(Your task)
Using the records below, find every line that includes "Query" and copy it.

(Entries provided)
◇ ◇ ◇ ◇ ◇

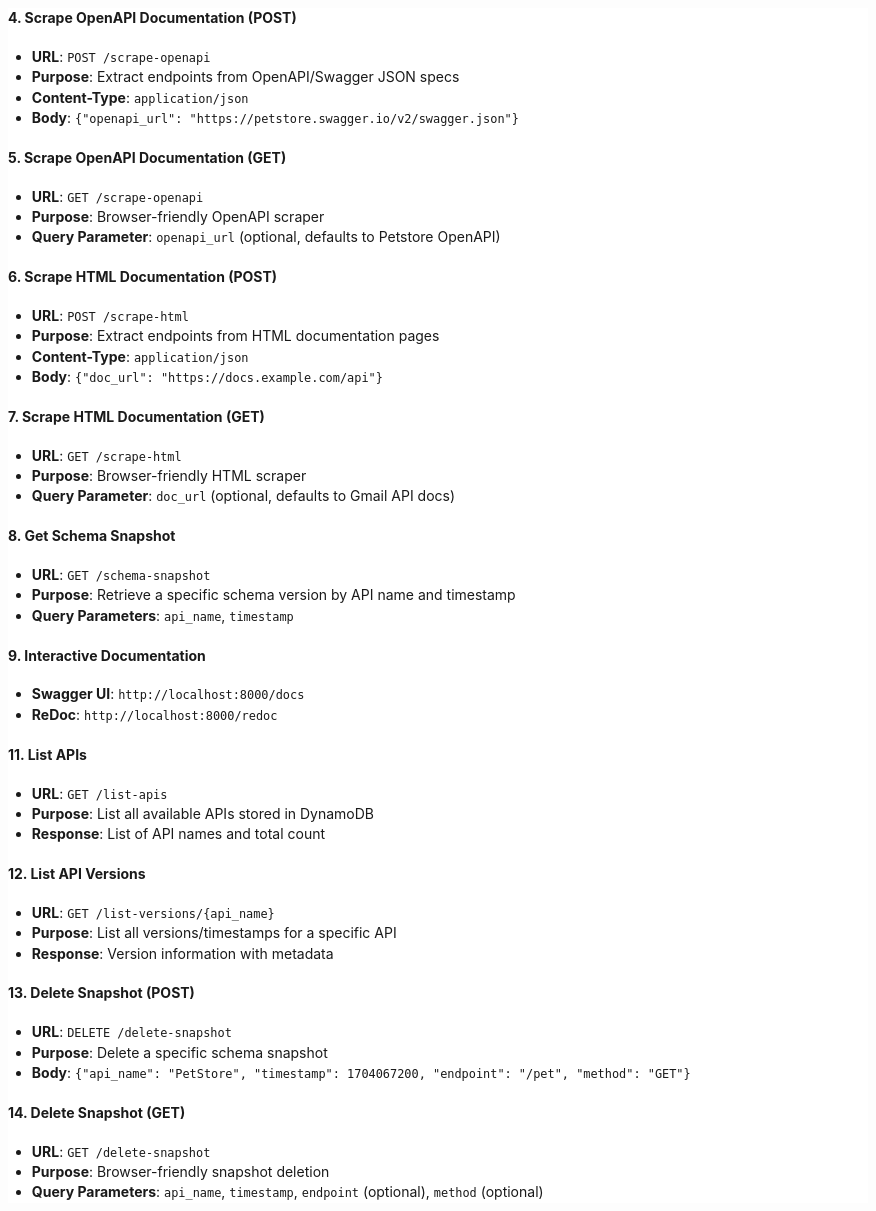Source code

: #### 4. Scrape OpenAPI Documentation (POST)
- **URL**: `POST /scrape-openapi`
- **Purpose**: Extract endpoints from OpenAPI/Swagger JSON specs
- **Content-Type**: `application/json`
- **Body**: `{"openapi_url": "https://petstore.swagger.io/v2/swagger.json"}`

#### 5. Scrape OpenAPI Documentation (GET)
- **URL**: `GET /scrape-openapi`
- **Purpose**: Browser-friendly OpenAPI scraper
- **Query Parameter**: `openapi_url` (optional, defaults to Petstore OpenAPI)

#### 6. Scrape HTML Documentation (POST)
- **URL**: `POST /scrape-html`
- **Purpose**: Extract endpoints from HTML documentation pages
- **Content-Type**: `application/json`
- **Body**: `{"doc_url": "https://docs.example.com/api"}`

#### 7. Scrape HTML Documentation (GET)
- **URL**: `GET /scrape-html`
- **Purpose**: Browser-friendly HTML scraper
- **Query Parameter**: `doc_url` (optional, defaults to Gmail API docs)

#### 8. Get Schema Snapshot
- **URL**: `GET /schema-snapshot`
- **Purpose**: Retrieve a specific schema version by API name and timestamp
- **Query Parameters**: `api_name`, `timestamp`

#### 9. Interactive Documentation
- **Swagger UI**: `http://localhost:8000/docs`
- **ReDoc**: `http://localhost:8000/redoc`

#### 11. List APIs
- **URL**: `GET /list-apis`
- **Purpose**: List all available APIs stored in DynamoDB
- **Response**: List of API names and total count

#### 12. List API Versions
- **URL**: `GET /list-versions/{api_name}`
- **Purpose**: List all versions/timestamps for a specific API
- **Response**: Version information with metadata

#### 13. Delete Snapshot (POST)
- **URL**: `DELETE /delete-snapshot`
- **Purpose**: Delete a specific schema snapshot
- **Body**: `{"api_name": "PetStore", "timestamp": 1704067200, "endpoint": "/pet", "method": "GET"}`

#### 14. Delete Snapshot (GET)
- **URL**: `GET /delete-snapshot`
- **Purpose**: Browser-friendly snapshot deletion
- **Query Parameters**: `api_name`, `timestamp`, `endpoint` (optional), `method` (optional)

◇ ◇ ◇ ◇ ◇

(Task result)
- **Query Parameter**: `openapi_url` (optional, defaults to Petstore OpenAPI)
- **Query Parameter**: `doc_url` (optional, defaults to Gmail API docs)
- **Query Parameters**: `api_name`, `timestamp`
- **Query Parameters**: `api_name`, `timestamp`, `endpoint` (optional), `method` (optional)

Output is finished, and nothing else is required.